The Big Curmudgeon, as it promises, is a stocky tome of quotes from, as editor John Winokur puts it, "not entirely unlikable grouch[es]." In his introduction, Winokur paints a portrait of the curmudgeon as a type of maligned do-gooder. Sure, they are generally gloomy and dire, but they are doing it for the greater good. Their overwhelming negativity is intended to point out the flaws of society in order to protect themselves from its hypocrisy, maudlinism, and pretense. To protect their sanity, he claims, curmudgeons use the weapons made available to them: irony, satire, sarcasm, ridicule, and wit.

Obviously, the book is full of witty and entertaining barbs on nearly every topic (the book is organized alphabetically by the topics which it then rips apart). A collection of the biting quotes from the likes of Mark Twain, Oscar Wilde, Truman Capote, Dorothy Parker, and Ambrose Bierce makes for humorous reading, and it will certainly allow readers to beef up their online profiles. The positive aspects of a book like this are clear. Though, perhaps the negative aspects are also equally clear.

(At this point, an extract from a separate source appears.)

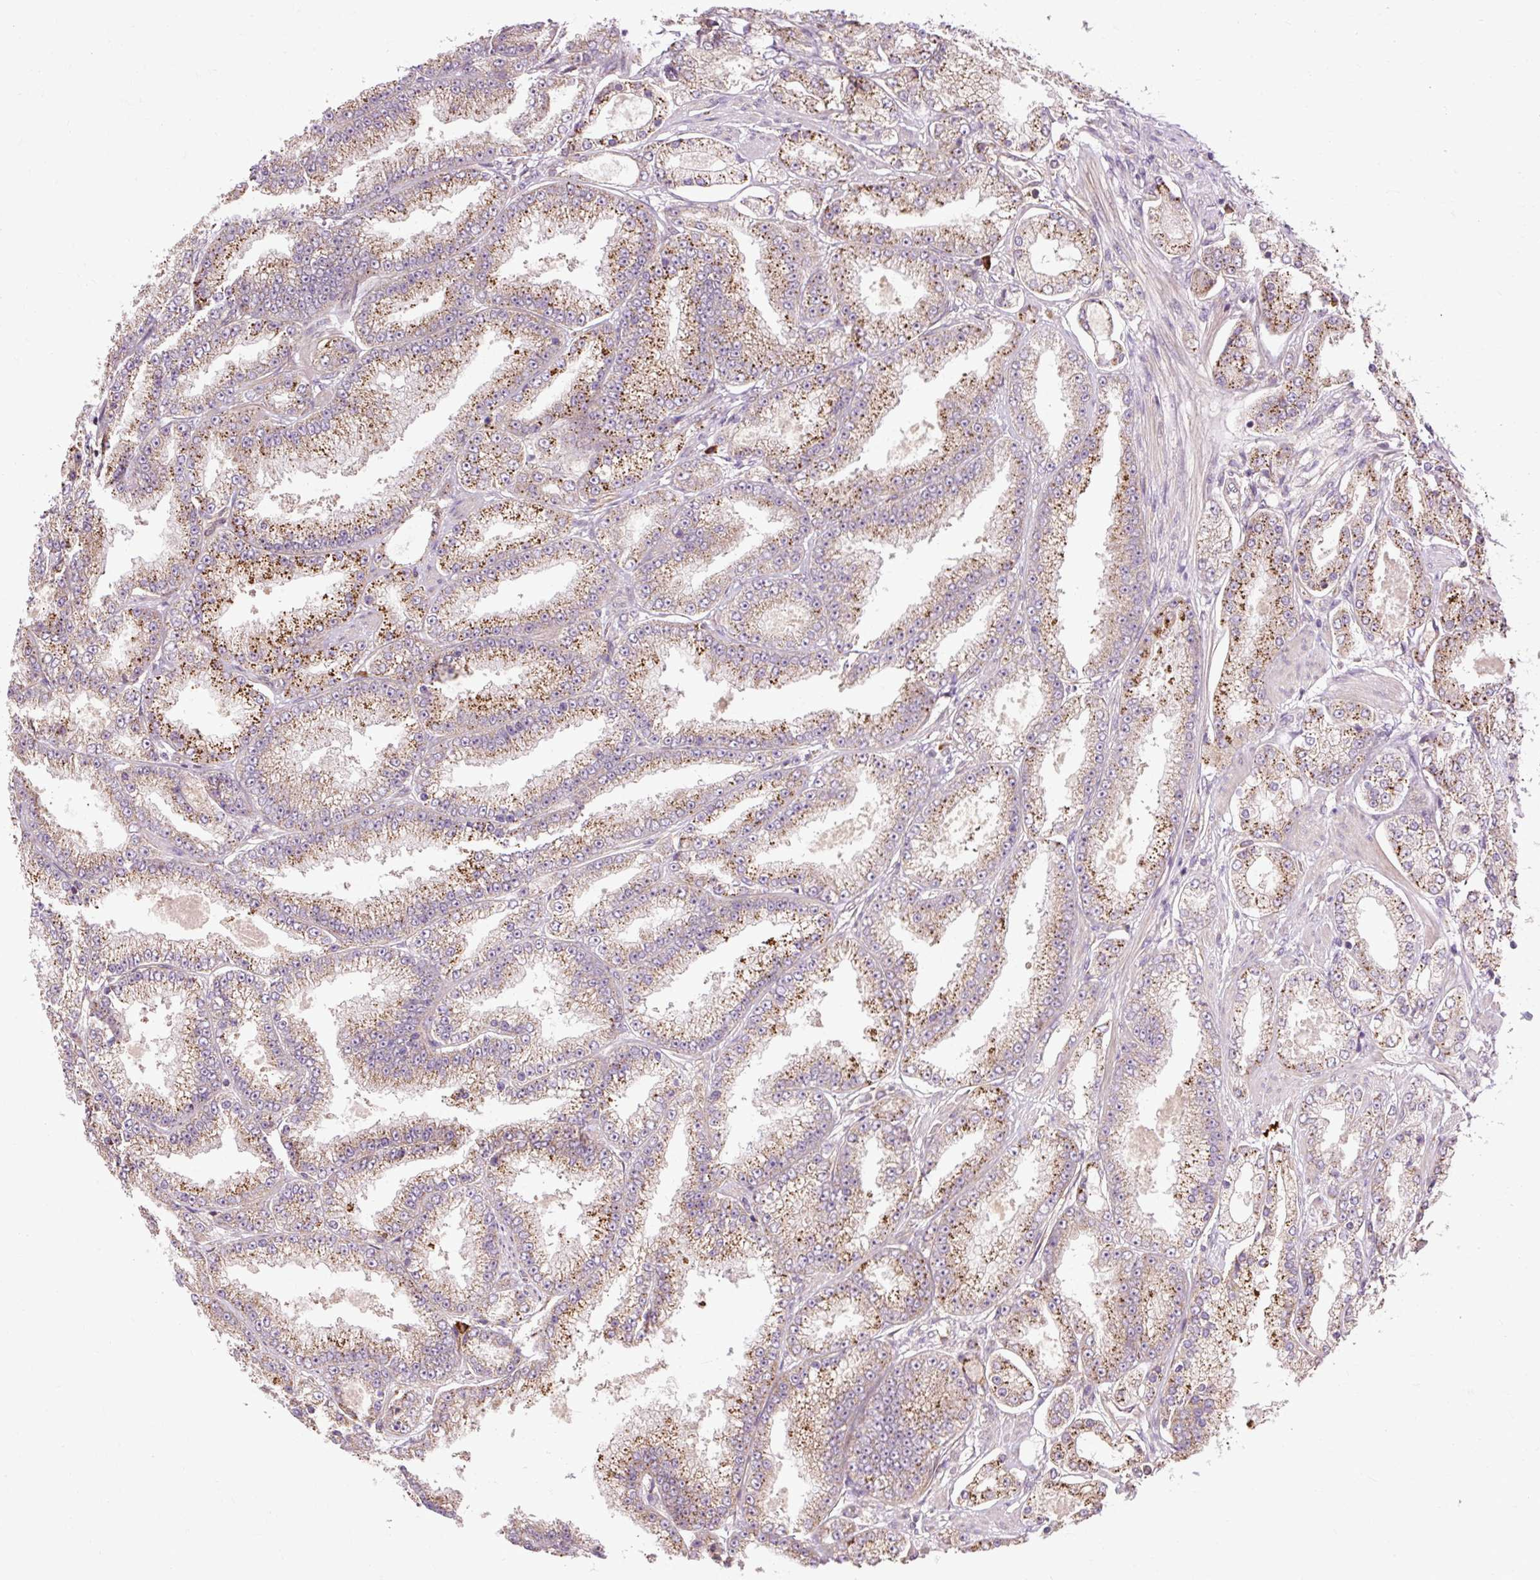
{"staining": {"intensity": "moderate", "quantity": ">75%", "location": "cytoplasmic/membranous"}, "tissue": "prostate cancer", "cell_type": "Tumor cells", "image_type": "cancer", "snomed": [{"axis": "morphology", "description": "Adenocarcinoma, High grade"}, {"axis": "topography", "description": "Prostate"}], "caption": "High-grade adenocarcinoma (prostate) stained with DAB immunohistochemistry displays medium levels of moderate cytoplasmic/membranous expression in approximately >75% of tumor cells.", "gene": "FLRT1", "patient": {"sex": "male", "age": 68}}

This isn't really a book that is read from cover to cover. This is a book that owners leave on a visible shelf so a friend can flip through it while they are printing up Google Maps directions to the concert they're attending that night. Likewise, not everyone is going to appreciate a book as overwhelmingly "better-than" as this one. Flipping through nearly 700 pages of people tearing down people and things they think are inferior begins to wear on the brain after a while, no matter how charming and witty the delivery.

However, John Winokur does an excellent job of cataloging the catty comments of people he truly seems to idolize. Additionally, he attempts to keep the book from becoming too redundant by interspersing, among the quotes and topics, sections with interviews and features on some of his favorite cantankerous codgers. Winokur makes it easy to become an expert on all things curmudgeon-y and crabby, too.

One of the more healthily-covered topics is, of course, criticism and critics. To review this book feels as if one is playing into a trap of some sort. There are some choice examples of the insults reviewers sets themselves up to receive. "A critic is a legless man who teaches running," uttered Channing Pollock. Samuel Johnson is claimed to have said, "Criticism is the study by which men grow important and formidable at very small expense." Though Brendan Behan probably holds the topper: "Critics are like eunuchs in a harem: they know how it's done, they've seen it done every day, but they're unable to do it themselves." Oh yeah, Behan? You're a drunk. (Zing!)

As mentioned, this book could feasibly be an excellent gift for the grump in your life, especially one that values a clever turn of phrase or a thoughtfully worded insult. But bear in the mind, gift-givers, that if your curmudgeon friend doesn't like anything else, you're probably going to have to pray that this book somehow manages to escape their ire.